Performance profiling

So far we've seen how to verify the correctness of our programs, aka as our programs do what they're supposed to. To do so we've used golint, go vet, and go test.

Correctness is necessary, but not sufficient. We also need our programs to be fast. And how do we measure that?

Let's work again with the web server program we used before for debugging. There is a slightly modified version of the code in the webserver directory.

package main

import (
	"fmt"
	"log"
	"net/http"
	"regexp"
)

func main() {
	http.HandleFunc("/", handler)
	log.Printf("listening on localhost:8080")
	log.Fatal(http.ListenAndServe("localhost:8080", nil))
}

func handler(w http.ResponseWriter, r *http.Request) {
	if name, ok := isGopher(r.URL.Path[1:]); ok {
		fmt.Fprintf(w, "hello, %s", name)
		return
	}
	fmt.Fprintln(w, "hello, stranger")

> **GIVEN INFORMATION**:
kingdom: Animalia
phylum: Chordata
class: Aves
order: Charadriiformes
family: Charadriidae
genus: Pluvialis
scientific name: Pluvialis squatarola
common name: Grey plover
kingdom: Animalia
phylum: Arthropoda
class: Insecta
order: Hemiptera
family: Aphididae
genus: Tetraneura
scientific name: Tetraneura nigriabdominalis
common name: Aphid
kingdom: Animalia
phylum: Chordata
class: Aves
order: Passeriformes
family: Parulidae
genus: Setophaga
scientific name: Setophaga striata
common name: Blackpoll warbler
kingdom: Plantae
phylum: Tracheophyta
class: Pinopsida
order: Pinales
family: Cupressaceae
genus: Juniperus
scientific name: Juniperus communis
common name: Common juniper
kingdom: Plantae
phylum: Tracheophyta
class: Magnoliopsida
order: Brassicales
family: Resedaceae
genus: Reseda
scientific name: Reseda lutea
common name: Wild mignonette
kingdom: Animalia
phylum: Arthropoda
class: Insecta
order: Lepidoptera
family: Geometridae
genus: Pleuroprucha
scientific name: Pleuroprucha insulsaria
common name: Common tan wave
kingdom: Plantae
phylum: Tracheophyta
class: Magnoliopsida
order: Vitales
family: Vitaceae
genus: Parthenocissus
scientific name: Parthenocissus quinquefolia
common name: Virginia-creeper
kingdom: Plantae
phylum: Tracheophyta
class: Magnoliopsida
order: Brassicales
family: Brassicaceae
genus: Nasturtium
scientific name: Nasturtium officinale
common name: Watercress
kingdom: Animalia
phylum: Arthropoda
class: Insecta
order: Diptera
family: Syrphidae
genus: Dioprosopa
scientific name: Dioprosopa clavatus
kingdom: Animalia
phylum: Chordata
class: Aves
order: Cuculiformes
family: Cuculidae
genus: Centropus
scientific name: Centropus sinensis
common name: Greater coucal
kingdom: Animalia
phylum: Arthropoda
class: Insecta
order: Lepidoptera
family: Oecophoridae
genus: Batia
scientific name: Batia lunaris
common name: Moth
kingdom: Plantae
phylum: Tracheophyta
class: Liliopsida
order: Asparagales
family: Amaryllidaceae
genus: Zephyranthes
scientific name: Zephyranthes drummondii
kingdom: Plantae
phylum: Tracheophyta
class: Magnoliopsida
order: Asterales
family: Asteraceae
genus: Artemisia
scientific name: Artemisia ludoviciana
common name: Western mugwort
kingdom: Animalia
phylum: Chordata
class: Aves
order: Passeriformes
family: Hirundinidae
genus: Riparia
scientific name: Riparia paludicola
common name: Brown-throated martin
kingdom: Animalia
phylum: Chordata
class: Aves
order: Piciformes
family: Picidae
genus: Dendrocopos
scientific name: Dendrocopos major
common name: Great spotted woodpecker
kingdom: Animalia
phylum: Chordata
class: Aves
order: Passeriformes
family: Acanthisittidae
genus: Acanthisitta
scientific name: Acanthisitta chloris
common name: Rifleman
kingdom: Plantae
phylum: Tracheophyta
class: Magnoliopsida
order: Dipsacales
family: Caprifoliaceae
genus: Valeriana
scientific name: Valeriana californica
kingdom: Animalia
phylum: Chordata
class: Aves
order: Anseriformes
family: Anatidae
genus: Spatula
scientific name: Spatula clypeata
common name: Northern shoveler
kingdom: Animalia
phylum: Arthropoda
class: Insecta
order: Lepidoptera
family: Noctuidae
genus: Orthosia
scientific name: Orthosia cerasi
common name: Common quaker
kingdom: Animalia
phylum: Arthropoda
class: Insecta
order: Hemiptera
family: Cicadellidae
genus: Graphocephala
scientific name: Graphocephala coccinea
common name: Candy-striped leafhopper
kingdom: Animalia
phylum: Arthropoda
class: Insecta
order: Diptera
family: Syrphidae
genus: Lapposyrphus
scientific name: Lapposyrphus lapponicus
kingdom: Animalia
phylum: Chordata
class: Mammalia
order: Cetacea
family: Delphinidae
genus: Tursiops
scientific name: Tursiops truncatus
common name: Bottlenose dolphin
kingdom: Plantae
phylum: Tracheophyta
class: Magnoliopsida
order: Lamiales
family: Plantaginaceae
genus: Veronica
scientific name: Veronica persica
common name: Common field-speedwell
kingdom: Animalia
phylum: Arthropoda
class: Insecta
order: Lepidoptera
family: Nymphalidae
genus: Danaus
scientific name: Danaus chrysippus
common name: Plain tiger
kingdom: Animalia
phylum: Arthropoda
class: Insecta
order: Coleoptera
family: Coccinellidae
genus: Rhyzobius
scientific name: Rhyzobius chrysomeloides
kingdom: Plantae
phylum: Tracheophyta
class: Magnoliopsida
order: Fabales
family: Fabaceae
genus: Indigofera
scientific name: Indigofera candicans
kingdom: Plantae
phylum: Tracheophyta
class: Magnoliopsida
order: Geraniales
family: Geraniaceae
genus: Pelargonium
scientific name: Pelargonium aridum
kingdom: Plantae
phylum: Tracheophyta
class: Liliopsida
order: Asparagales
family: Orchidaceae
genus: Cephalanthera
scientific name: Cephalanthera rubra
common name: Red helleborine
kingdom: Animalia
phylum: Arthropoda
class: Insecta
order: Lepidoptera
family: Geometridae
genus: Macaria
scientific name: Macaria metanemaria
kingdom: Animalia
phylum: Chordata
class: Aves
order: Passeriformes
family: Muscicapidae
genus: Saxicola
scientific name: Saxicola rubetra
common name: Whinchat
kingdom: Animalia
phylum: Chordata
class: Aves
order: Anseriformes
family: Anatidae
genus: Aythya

> **INSTRUCTIONS TO FOLLOW**:
Repeat the stretch of the Go profiling text from "Performance profiling" through "the webserver directory." word for word. You can do this without the data.

> **WRITTEN RESPONSE**:
Performance profiling

So far we've seen how to verify the correctness of our programs, aka as our programs do what they're supposed to. To do so we've used golint, go vet, and go test.

Correctness is necessary, but not sufficient. We also need our programs to be fast. And how do we measure that?

Let's work again with the web server program we used before for debugging. There is a slightly modified version of the code in the webserver directory.